• Exercise:
Change "VOUCHER" to "PHIẾU" in the text of the items below and give that text again with nothing else altered. Leave the pictures out of your answer.

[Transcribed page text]
══════════════════════════════

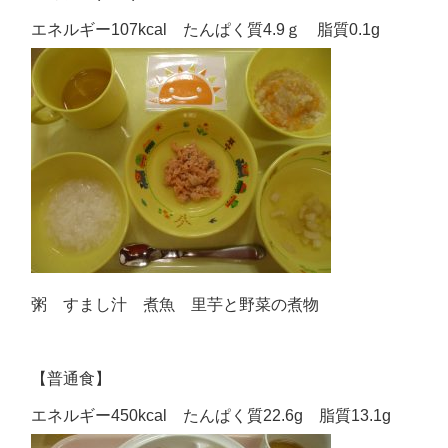
エネルギー107kcal たんぱく質4.9ｇ 脂質0.1g
粥 すまし汁 煮魚 里芋と野菜の煮物
【普通食】
エネルギー450kcal たんぱく質22.6g 脂質13.1g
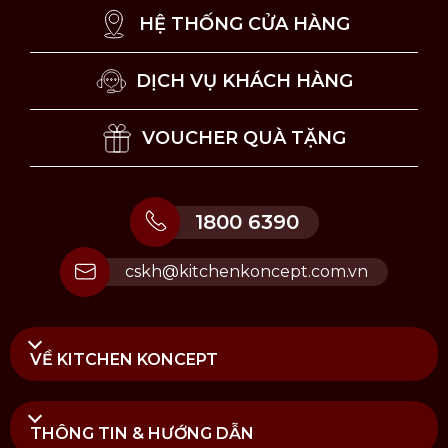
hương vị đặc trưng của từng loại rượu.
HỆ THỐNG CỬA HÀNG
DỊCH VỤ KHÁCH HÀNG
VOUCHER QUÀ TẶNG
1800 6390
cskh@kitchenkoncept.com.vn
VỀ KITCHEN KONCEPT
THÔNG TIN & HƯỚNG DẪN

══════════════════════════════

• Answer to this problem:
エネルギー107kcal たんぱく質4.9ｇ 脂質0.1g
粥 すまし汁 煮魚 里芋と野菜の煮物
【普通食】
エネルギー450kcal たんぱく質22.6g 脂質13.1g
hương vị đặc trưng của từng loại rượu.
HỆ THỐNG CỬA HÀNG
DỊCH VỤ KHÁCH HÀNG
PHIẾU QUÀ TẶNG
1800 6390
cskh@kitchenkoncept.com.vn
VỀ KITCHEN KONCEPT
THÔNG TIN & HƯỚNG DẪN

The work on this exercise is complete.